Lessons learned about the themes:
As Tom Vasel says, apparently most deck-building games [...] have to be fantasy-themed. While the deck-building mechanics are great, the medieval/medieval-fantasy theme is dull and lifeless. It may be that deck-building designers go for a medieval theme to avoid frustrating MtG/geek players, their target audience. Some hardcore nerds may still be in love with medieval/medieval-fantasy themes, but I think a lot of non-gamers find the medieval theme trite and/or associate it with nerds. Thus some non-gamers may be more reluctant to try Dominion, Thunderstone, or Ascension than, say, Bang!. Deck-building card games need more original themes like Tanto Cuore's maids, or they will remain like MtG, an amazing game stuck in a nerd niche.
Copyrights and publishers
In June 2011, Dominion's designer, Vaccarino, reported that Rio Grande Games (RGG), the publisher of Dominion, had asked a contractor, Goko, to develop and run an online version of the game for mobile phones and web browsers. And of course, Goko wants the free isotropic Dominion server to shut its doors before they launch their product.
Goko's Dominion launched in August 2012, but technical problems caused the Goko game platform to close its doors and go back to beta. As of December 2012, Goko is back online, out of beta. The Goko version has a nicer UI than isotropic, but does not seem to provide the expert features isotropic offers (e.g. game logs). Also, one can play Dominion on Goko for free using the basic set, but expansions must be purchased with real money. Isotropic is still up and running.

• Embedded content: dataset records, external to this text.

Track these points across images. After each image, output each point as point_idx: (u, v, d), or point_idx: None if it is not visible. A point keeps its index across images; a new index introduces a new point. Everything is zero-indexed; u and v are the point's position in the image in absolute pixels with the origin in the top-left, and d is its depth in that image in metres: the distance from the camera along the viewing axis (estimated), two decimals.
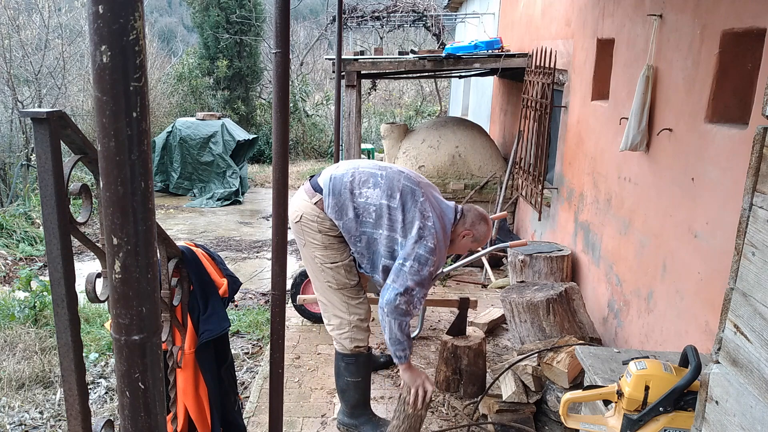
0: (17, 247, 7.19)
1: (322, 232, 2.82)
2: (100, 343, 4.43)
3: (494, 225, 5.60)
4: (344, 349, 2.94)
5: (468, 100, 11.66)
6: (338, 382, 3.05)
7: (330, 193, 2.79)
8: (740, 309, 1.32)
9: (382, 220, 2.74)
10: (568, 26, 4.72)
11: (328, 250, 2.85)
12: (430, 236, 2.68)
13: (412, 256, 2.65)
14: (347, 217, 2.76)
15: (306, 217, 2.83)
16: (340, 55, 5.62)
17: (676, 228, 2.89)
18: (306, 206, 2.84)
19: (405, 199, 2.74)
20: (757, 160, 1.27)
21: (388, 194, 2.74)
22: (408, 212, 2.73)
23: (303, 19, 20.10)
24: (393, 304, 2.64)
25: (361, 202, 2.75)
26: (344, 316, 2.90)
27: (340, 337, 2.93)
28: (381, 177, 2.79)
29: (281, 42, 1.90)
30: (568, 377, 2.82)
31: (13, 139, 10.25)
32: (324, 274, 2.88)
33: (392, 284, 2.67)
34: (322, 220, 2.81)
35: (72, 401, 1.25)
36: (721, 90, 2.61)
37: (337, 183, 2.80)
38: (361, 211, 2.76)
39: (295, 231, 2.89)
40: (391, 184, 2.76)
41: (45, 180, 1.17)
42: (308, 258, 2.91)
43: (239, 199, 10.26)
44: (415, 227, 2.69)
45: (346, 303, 2.90)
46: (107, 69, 0.72)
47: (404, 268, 2.65)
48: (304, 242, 2.88)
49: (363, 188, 2.77)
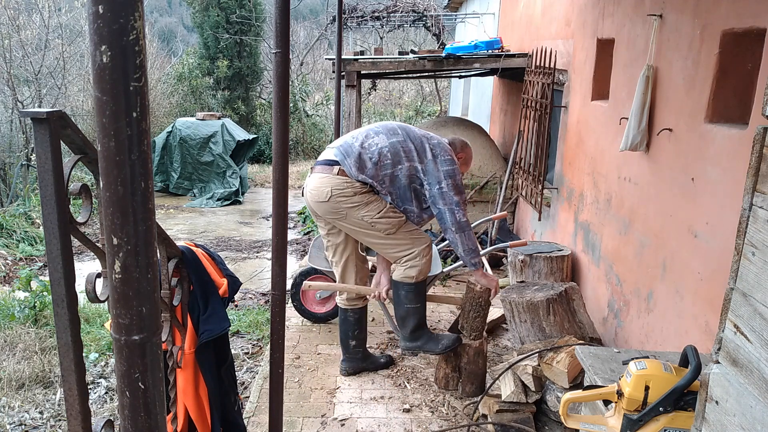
0: (17, 247, 7.19)
1: (357, 193, 3.07)
2: (100, 343, 4.43)
3: (494, 225, 5.60)
4: (409, 278, 3.21)
5: (468, 100, 11.66)
6: (398, 310, 3.33)
7: (345, 157, 3.08)
8: (740, 309, 1.32)
9: (399, 155, 3.08)
10: (568, 26, 4.71)
11: (370, 205, 3.09)
12: (442, 150, 3.12)
13: (442, 176, 3.06)
14: (367, 168, 3.07)
15: (336, 189, 3.06)
16: (340, 55, 5.62)
17: (676, 228, 2.89)
18: (330, 181, 3.07)
19: (406, 130, 3.16)
20: (757, 160, 1.27)
21: (390, 134, 3.13)
22: (414, 140, 3.13)
23: (303, 19, 20.11)
24: (457, 220, 3.04)
25: (373, 150, 3.08)
26: (413, 249, 3.18)
27: (408, 267, 3.20)
28: (377, 127, 3.21)
29: (281, 42, 1.90)
30: (568, 377, 2.82)
31: (13, 139, 10.24)
32: (379, 226, 3.12)
33: (444, 207, 3.05)
34: (352, 183, 3.06)
35: (72, 401, 1.25)
36: (721, 90, 2.60)
37: (347, 147, 3.12)
38: (377, 158, 3.07)
39: (327, 209, 3.12)
40: (387, 126, 3.19)
41: (45, 180, 1.17)
42: (355, 223, 3.12)
43: (239, 199, 10.26)
44: (427, 149, 3.10)
45: (410, 236, 3.19)
46: (107, 69, 0.72)
47: (443, 189, 3.05)
48: (345, 212, 3.09)
49: (368, 141, 3.12)
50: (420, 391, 3.44)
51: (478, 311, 3.28)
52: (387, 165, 3.07)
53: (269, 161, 13.71)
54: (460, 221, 3.06)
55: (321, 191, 3.08)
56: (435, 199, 3.08)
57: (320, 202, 3.10)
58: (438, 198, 3.06)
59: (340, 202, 3.06)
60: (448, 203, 3.04)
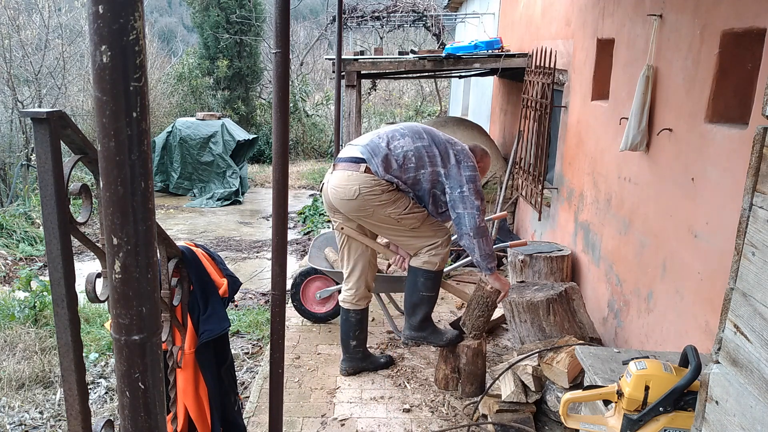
0: (17, 247, 7.18)
1: (385, 191, 3.12)
2: (100, 343, 4.43)
3: (494, 225, 5.60)
4: (431, 265, 3.26)
5: (468, 100, 11.66)
6: (412, 297, 3.36)
7: (372, 155, 3.12)
8: (740, 309, 1.32)
9: (422, 160, 3.12)
10: (568, 26, 4.71)
11: (397, 203, 3.15)
12: (465, 157, 3.16)
13: (464, 181, 3.09)
14: (392, 168, 3.11)
15: (365, 187, 3.10)
16: (340, 55, 5.62)
17: (676, 228, 2.89)
18: (358, 178, 3.11)
19: (431, 135, 3.20)
20: (757, 160, 1.27)
21: (416, 137, 3.17)
22: (439, 145, 3.17)
23: (303, 19, 20.10)
24: (477, 225, 3.08)
25: (398, 153, 3.12)
26: (436, 239, 3.26)
27: (432, 255, 3.26)
28: (402, 128, 3.23)
29: (281, 42, 1.90)
30: (568, 377, 2.82)
31: (13, 139, 10.24)
32: (405, 222, 3.19)
33: (464, 211, 3.09)
34: (379, 182, 3.11)
35: (72, 401, 1.25)
36: (721, 90, 2.60)
37: (374, 147, 3.15)
38: (401, 160, 3.12)
39: (354, 207, 3.16)
40: (413, 129, 3.22)
41: (45, 180, 1.17)
42: (381, 220, 3.18)
43: (239, 199, 10.26)
44: (451, 155, 3.14)
45: (432, 229, 3.27)
46: (107, 69, 0.72)
47: (465, 193, 3.09)
48: (372, 210, 3.15)
49: (394, 142, 3.15)
50: (420, 391, 3.44)
51: (483, 311, 3.31)
52: (411, 168, 3.11)
53: (269, 161, 13.71)
54: (480, 226, 3.09)
55: (348, 189, 3.11)
56: (455, 203, 3.11)
57: (346, 200, 3.13)
58: (458, 202, 3.10)
59: (369, 200, 3.11)
60: (468, 207, 3.08)
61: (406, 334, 3.44)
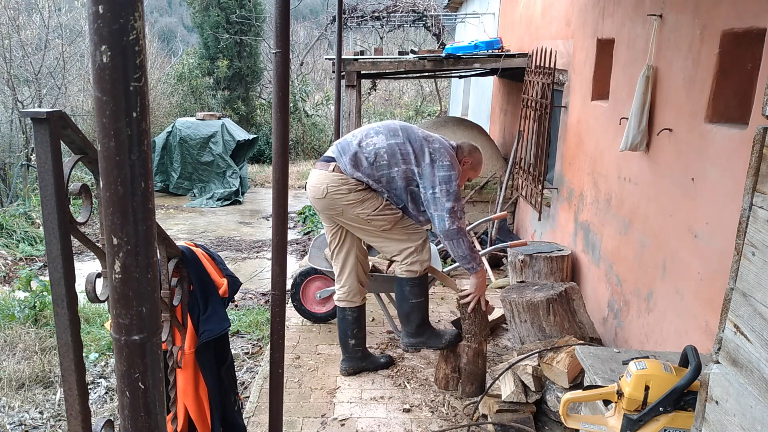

Lessons learned: an online version of Dominion should have been released as soon as possible. Ideally, RGG could have determined Dominion was a hit before or around the release of the first expansion, by mid 2009. But RGG had other priorities (non-digital board games!), and as they kept waiting, people 1) bought an unpolished iPhone clone (BoG), and/or 2) felt more and more entitled to play Dominion for free. Board game publishers really need to start considering digital publishing up front and more seriously. There is a demand for it!